__Information shown__:
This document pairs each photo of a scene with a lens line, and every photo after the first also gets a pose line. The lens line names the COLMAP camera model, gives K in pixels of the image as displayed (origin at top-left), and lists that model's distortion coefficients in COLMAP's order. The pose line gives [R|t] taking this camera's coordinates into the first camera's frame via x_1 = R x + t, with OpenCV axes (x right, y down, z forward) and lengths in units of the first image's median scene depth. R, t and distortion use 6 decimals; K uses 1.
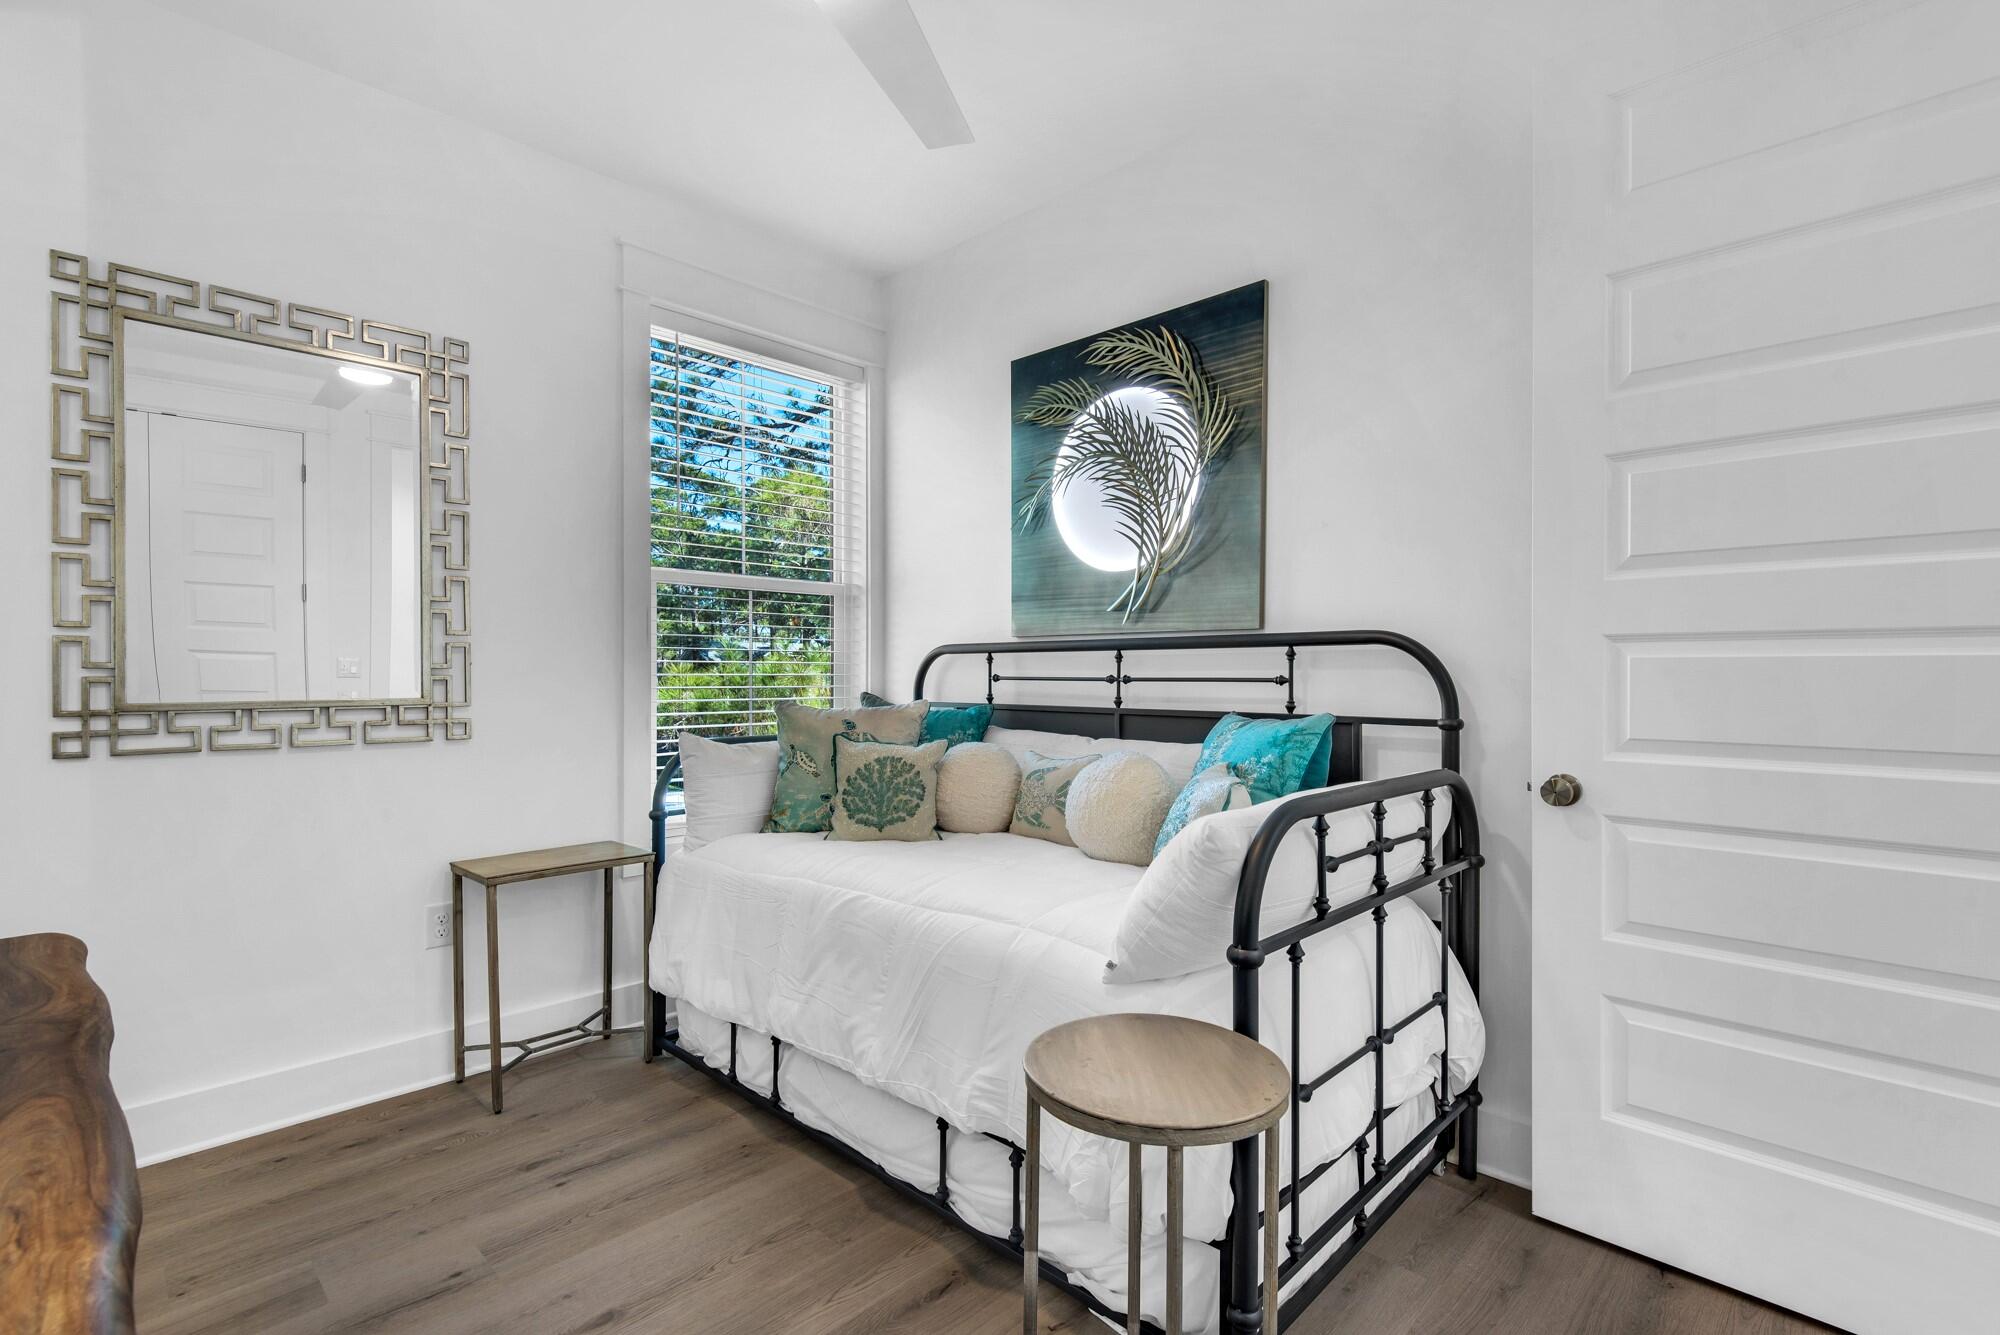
lens RADIAL K [[914.7, 0, 998.5], [0, 914.7, 679.1], [0, 0, 1]] dist [-0.001961, -0.000744]
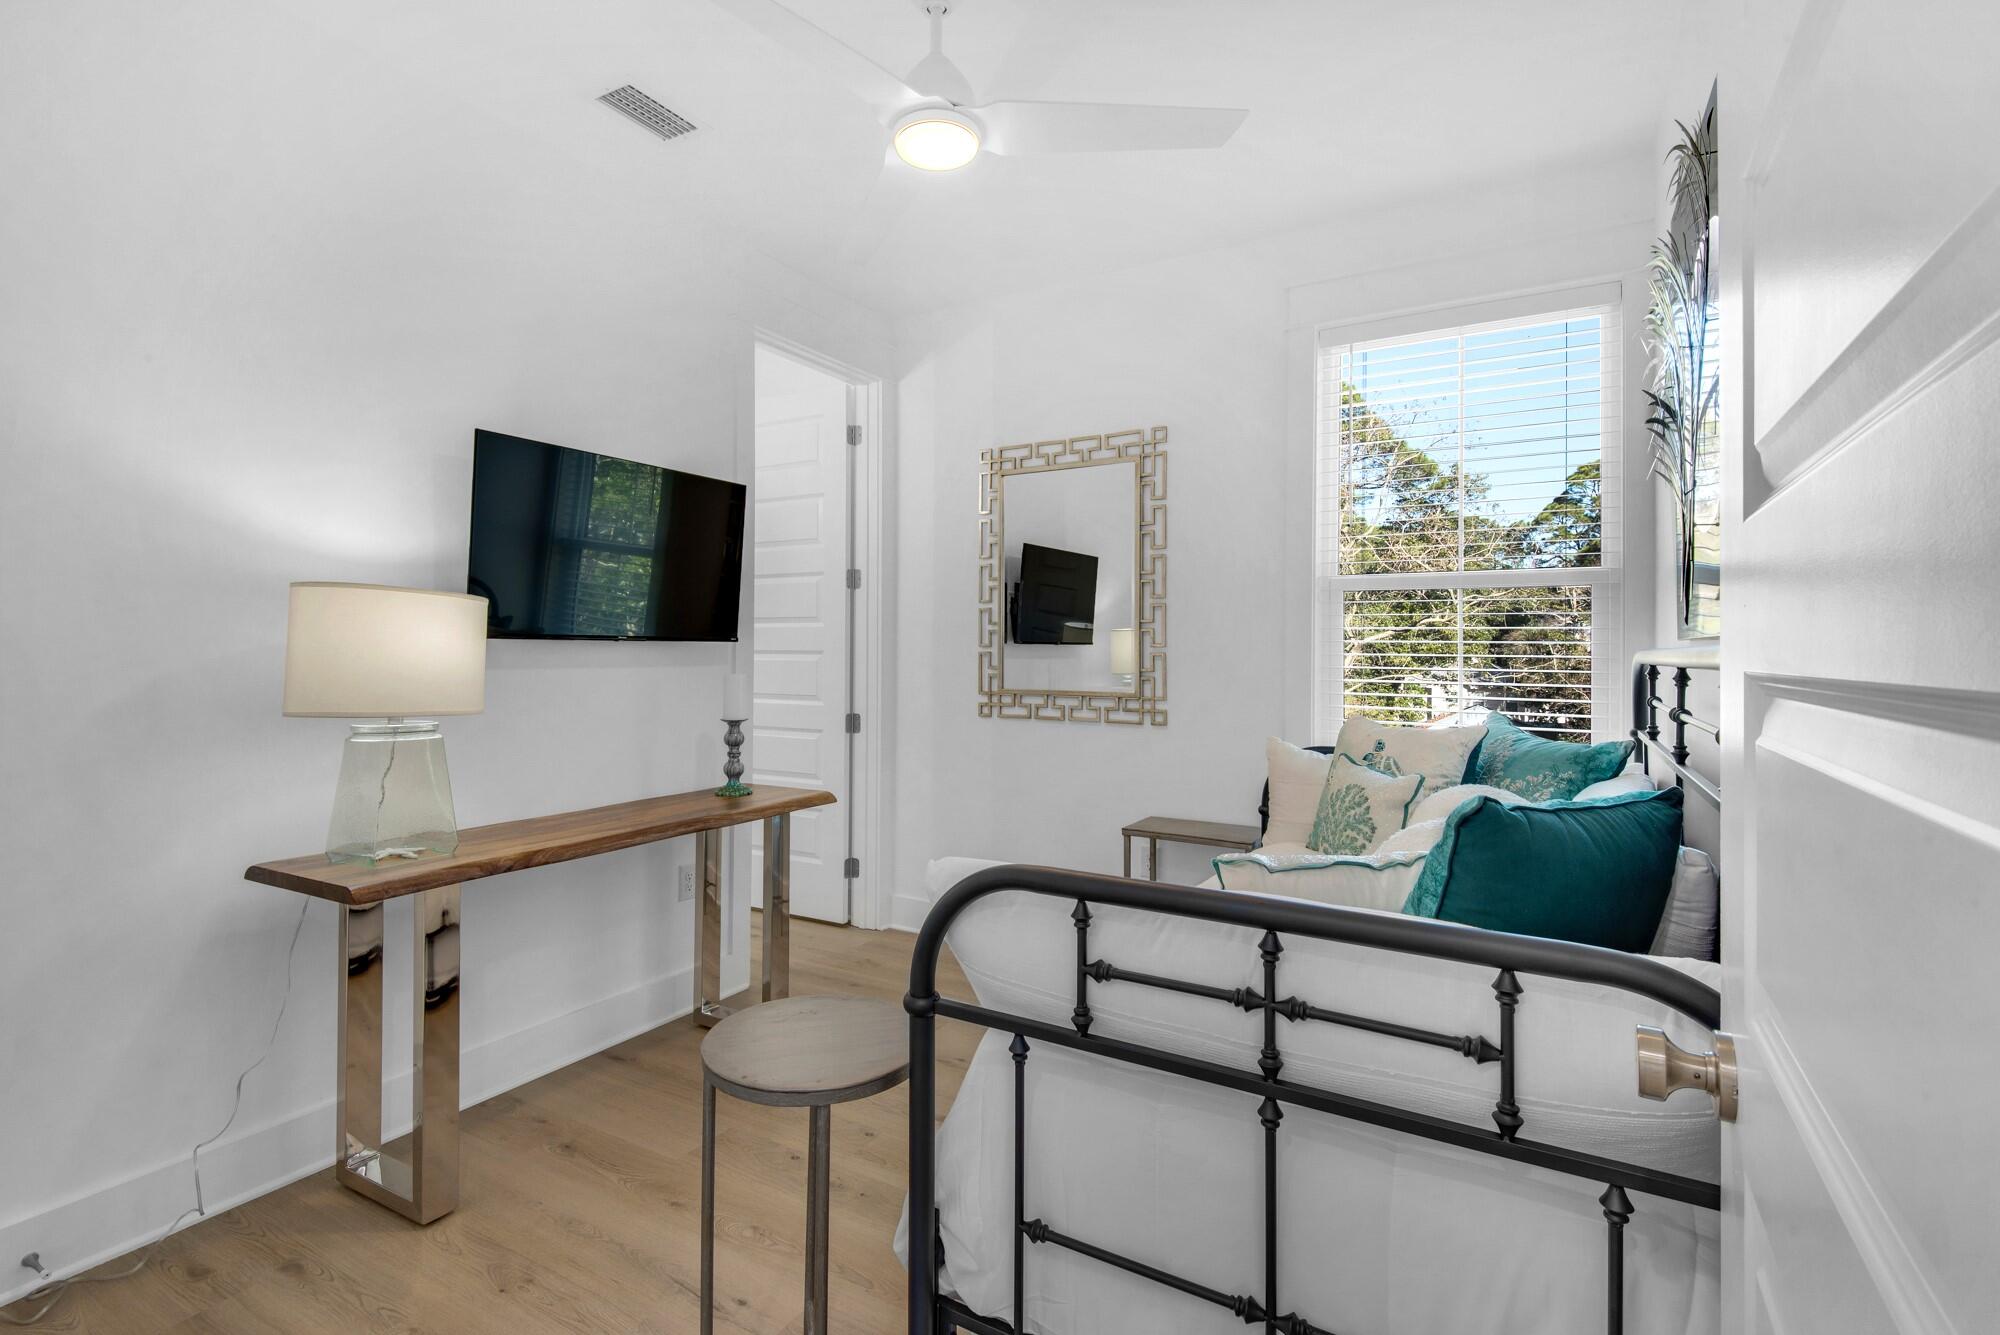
lens RADIAL K [[914.7, 0, 999.9], [0, 914.7, 647.3], [0, 0, 1]] dist [-0.001961, -0.000744]
pose [[0.228872, -0.000036, -0.973456, 0.790954], [-0.012113, 0.999922, -0.002885, -0.048626], [0.973381, 0.012452, 0.228854, 0.562801]]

__What the task asks__:
Reproduce every line of the listing above word for word, leaving out the pictures.

__Your response__:
This document pairs each photo of a scene with a lens line, and every photo after the first also gets a pose line. The lens line names the COLMAP camera model, gives K in pixels of the image as displayed (origin at top-left), and lists that model's distortion coefficients in COLMAP's order. The pose line gives [R|t] taking this camera's coordinates into the first camera's frame via x_1 = R x + t, with OpenCV axes (x right, y down, z forward) and lengths in units of the first image's median scene depth. R, t and distortion use 6 decimals; K uses 1.
lens RADIAL K [[914.7, 0, 998.5], [0, 914.7, 679.1], [0, 0, 1]] dist [-0.001961, -0.000744]
lens RADIAL K [[914.7, 0, 999.9], [0, 914.7, 647.3], [0, 0, 1]] dist [-0.001961, -0.000744]
pose [[0.228872, -0.000036, -0.973456, 0.790954], [-0.012113, 0.999922, -0.002885, -0.048626], [0.973381, 0.012452, 0.228854, 0.562801]]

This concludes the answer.